Transcribe every line of the material below, keeping each word, number, and mark of punctuation unchanged.
# start of Data for this task
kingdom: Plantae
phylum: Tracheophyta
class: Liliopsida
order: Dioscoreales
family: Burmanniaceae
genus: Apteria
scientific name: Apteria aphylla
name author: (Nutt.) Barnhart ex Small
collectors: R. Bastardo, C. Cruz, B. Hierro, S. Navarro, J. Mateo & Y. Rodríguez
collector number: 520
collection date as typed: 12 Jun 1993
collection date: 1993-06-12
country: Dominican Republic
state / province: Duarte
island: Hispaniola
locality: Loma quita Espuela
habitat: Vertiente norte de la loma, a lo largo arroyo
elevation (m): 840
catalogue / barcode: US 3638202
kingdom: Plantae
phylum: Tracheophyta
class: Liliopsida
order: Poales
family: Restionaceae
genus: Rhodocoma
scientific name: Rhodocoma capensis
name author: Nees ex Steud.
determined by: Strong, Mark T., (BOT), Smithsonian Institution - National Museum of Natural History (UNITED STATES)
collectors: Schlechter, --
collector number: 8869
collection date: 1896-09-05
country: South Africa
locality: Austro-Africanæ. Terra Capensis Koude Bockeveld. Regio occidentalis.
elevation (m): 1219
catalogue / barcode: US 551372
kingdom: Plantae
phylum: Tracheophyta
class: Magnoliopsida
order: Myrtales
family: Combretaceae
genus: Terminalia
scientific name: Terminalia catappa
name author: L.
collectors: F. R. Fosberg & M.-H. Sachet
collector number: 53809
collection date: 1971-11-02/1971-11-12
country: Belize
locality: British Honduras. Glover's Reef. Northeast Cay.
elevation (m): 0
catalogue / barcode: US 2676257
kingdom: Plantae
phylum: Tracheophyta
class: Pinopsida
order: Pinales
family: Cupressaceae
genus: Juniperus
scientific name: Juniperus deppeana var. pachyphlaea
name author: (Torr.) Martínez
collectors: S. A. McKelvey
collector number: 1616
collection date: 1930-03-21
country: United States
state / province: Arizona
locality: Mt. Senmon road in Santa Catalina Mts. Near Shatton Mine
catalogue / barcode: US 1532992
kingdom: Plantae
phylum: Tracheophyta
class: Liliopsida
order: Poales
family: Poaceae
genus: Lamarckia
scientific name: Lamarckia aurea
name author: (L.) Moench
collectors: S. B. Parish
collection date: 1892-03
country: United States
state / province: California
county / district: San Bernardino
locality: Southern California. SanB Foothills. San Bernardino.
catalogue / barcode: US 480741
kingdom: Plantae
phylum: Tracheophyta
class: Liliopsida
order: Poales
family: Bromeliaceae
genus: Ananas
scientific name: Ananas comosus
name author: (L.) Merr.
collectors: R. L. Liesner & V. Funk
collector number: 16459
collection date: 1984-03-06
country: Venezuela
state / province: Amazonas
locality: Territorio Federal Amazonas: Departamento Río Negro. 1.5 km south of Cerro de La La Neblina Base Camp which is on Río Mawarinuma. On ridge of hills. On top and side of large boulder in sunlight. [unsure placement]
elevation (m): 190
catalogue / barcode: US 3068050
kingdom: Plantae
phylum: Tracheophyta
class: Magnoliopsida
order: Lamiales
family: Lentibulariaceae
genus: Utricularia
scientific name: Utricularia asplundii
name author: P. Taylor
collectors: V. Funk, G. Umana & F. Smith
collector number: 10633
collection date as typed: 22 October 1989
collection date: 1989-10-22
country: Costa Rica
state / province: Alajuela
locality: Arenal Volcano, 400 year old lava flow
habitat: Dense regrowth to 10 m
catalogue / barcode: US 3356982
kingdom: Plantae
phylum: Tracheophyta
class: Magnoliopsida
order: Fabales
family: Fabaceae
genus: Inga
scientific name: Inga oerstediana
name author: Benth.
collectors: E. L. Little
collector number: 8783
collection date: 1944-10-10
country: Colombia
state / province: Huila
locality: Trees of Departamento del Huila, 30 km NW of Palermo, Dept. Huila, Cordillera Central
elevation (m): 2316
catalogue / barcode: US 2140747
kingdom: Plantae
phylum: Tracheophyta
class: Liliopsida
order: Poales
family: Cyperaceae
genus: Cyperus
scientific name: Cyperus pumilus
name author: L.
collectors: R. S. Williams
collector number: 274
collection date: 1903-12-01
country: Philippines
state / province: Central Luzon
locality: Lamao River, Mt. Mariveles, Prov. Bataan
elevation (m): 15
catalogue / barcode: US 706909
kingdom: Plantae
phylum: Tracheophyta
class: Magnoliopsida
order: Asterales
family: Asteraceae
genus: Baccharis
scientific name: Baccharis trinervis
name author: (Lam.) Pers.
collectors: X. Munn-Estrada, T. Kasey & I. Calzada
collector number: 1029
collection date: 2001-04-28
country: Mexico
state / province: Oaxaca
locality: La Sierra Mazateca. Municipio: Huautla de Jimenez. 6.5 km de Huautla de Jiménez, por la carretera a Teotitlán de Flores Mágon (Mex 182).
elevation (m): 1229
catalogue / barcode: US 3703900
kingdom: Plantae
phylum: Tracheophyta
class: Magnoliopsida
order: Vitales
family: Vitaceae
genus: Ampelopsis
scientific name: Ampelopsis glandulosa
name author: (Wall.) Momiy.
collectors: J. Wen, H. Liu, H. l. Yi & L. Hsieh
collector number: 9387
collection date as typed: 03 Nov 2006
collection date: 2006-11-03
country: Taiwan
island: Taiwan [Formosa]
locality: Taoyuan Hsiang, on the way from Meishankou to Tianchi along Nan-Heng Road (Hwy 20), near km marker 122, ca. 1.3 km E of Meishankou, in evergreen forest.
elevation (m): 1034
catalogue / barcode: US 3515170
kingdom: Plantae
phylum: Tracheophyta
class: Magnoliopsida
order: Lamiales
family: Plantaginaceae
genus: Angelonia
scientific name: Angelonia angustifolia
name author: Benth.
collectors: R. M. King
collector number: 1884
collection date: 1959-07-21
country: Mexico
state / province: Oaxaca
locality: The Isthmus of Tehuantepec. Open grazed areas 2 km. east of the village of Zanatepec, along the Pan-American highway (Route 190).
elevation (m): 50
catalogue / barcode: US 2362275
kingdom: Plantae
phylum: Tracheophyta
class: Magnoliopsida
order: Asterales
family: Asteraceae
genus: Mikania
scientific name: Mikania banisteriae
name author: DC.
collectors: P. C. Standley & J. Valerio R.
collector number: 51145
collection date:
# end of Data for this task
## Finished exercise
kingdom: Plantae
phylum: Tracheophyta
class: Liliopsida
order: Dioscoreales
family: Burmanniaceae
genus: Apteria
scientific name: Apteria aphylla
name author: (Nutt.) Barnhart ex Small
collectors: R. Bastardo, C. Cruz, B. Hierro, S. Navarro, J. Mateo & Y. Rodríguez
collector number: 520
collection date as typed: 12 Jun 1993
collection date: 1993-06-12
country: Dominican Republic
state / province: Duarte
island: Hispaniola
locality: Loma quita Espuela
habitat: Vertiente norte de la loma, a lo largo arroyo
elevation (m): 840
catalogue / barcode: US 3638202
kingdom: Plantae
phylum: Tracheophyta
class: Liliopsida
order: Poales
family: Restionaceae
genus: Rhodocoma
scientific name: Rhodocoma capensis
name author: Nees ex Steud.
determined by: Strong, Mark T., (BOT), Smithsonian Institution - National Museum of Natural History (UNITED STATES)
collectors: Schlechter, --
collector number: 8869
collection date: 1896-09-05
country: South Africa
locality: Austro-Africanæ. Terra Capensis Koude Bockeveld. Regio occidentalis.
elevation (m): 1219
catalogue / barcode: US 551372
kingdom: Plantae
phylum: Tracheophyta
class: Magnoliopsida
order: Myrtales
family: Combretaceae
genus: Terminalia
scientific name: Terminalia catappa
name author: L.
collectors: F. R. Fosberg & M.-H. Sachet
collector number: 53809
collection date: 1971-11-02/1971-11-12
country: Belize
locality: British Honduras. Glover's Reef. Northeast Cay.
elevation (m): 0
catalogue / barcode: US 2676257
kingdom: Plantae
phylum: Tracheophyta
class: Pinopsida
order: Pinales
family: Cupressaceae
genus: Juniperus
scientific name: Juniperus deppeana var. pachyphlaea
name author: (Torr.) Martínez
collectors: S. A. McKelvey
collector number: 1616
collection date: 1930-03-21
country: United States
state / province: Arizona
locality: Mt. Senmon road in Santa Catalina Mts. Near Shatton Mine
catalogue / barcode: US 1532992
kingdom: Plantae
phylum: Tracheophyta
class: Liliopsida
order: Poales
family: Poaceae
genus: Lamarckia
scientific name: Lamarckia aurea
name author: (L.) Moench
collectors: S. B. Parish
collection date: 1892-03
country: United States
state / province: California
county / district: San Bernardino
locality: Southern California. SanB Foothills. San Bernardino.
catalogue / barcode: US 480741
kingdom: Plantae
phylum: Tracheophyta
class: Liliopsida
order: Poales
family: Bromeliaceae
genus: Ananas
scientific name: Ananas comosus
name author: (L.) Merr.
collectors: R. L. Liesner & V. Funk
collector number: 16459
collection date: 1984-03-06
country: Venezuela
state / province: Amazonas
locality: Territorio Federal Amazonas: Departamento Río Negro. 1.5 km south of Cerro de La La Neblina Base Camp which is on Río Mawarinuma. On ridge of hills. On top and side of large boulder in sunlight. [unsure placement]
elevation (m): 190
catalogue / barcode: US 3068050
kingdom: Plantae
phylum: Tracheophyta
class: Magnoliopsida
order: Lamiales
family: Lentibulariaceae
genus: Utricularia
scientific name: Utricularia asplundii
name author: P. Taylor
collectors: V. Funk, G. Umana & F. Smith
collector number: 10633
collection date as typed: 22 October 1989
collection date: 1989-10-22
country: Costa Rica
state / province: Alajuela
locality: Arenal Volcano, 400 year old lava flow
habitat: Dense regrowth to 10 m
catalogue / barcode: US 3356982
kingdom: Plantae
phylum: Tracheophyta
class: Magnoliopsida
order: Fabales
family: Fabaceae
genus: Inga
scientific name: Inga oerstediana
name author: Benth.
collectors: E. L. Little
collector number: 8783
collection date: 1944-10-10
country: Colombia
state / province: Huila
locality: Trees of Departamento del Huila, 30 km NW of Palermo, Dept. Huila, Cordillera Central
elevation (m): 2316
catalogue / barcode: US 2140747
kingdom: Plantae
phylum: Tracheophyta
class: Liliopsida
order: Poales
family: Cyperaceae
genus: Cyperus
scientific name: Cyperus pumilus
name author: L.
collectors: R. S. Williams
collector number: 274
collection date: 1903-12-01
country: Philippines
state / province: Central Luzon
locality: Lamao River, Mt. Mariveles, Prov. Bataan
elevation (m): 15
catalogue / barcode: US 706909
kingdom: Plantae
phylum: Tracheophyta
class: Magnoliopsida
order: Asterales
family: Asteraceae
genus: Baccharis
scientific name: Baccharis trinervis
name author: (Lam.) Pers.
collectors: X. Munn-Estrada, T. Kasey & I. Calzada
collector number: 1029
collection date: 2001-04-28
country: Mexico
state / province: Oaxaca
locality: La Sierra Mazateca. Municipio: Huautla de Jimenez. 6.5 km de Huautla de Jiménez, por la carretera a Teotitlán de Flores Mágon (Mex 182).
elevation (m): 1229
catalogue / barcode: US 3703900
kingdom: Plantae
phylum: Tracheophyta
class: Magnoliopsida
order: Vitales
family: Vitaceae
genus: Ampelopsis
scientific name: Ampelopsis glandulosa
name author: (Wall.) Momiy.
collectors: J. Wen, H. Liu, H. l. Yi & L. Hsieh
collector number: 9387
collection date as typed: 03 Nov 2006
collection date: 2006-11-03
country: Taiwan
island: Taiwan [Formosa]
locality: Taoyuan Hsiang, on the way from Meishankou to Tianchi along Nan-Heng Road (Hwy 20), near km marker 122, ca. 1.3 km E of Meishankou, in evergreen forest.
elevation (m): 1034
catalogue / barcode: US 3515170
kingdom: Plantae
phylum: Tracheophyta
class: Magnoliopsida
order: Lamiales
family: Plantaginaceae
genus: Angelonia
scientific name: Angelonia angustifolia
name author: Benth.
collectors: R. M. King
collector number: 1884
collection date: 1959-07-21
country: Mexico
state / province: Oaxaca
locality: The Isthmus of Tehuantepec. Open grazed areas 2 km. east of the village of Zanatepec, along the Pan-American highway (Route 190).
elevation (m): 50
catalogue / barcode: US 2362275
kingdom: Plantae
phylum: Tracheophyta
class: Magnoliopsida
order: Asterales
family: Asteraceae
genus: Mikania
scientific name: Mikania banisteriae
name author: DC.
collectors: P. C. Standley & J. Valerio R.
collector number: 51145
collection date:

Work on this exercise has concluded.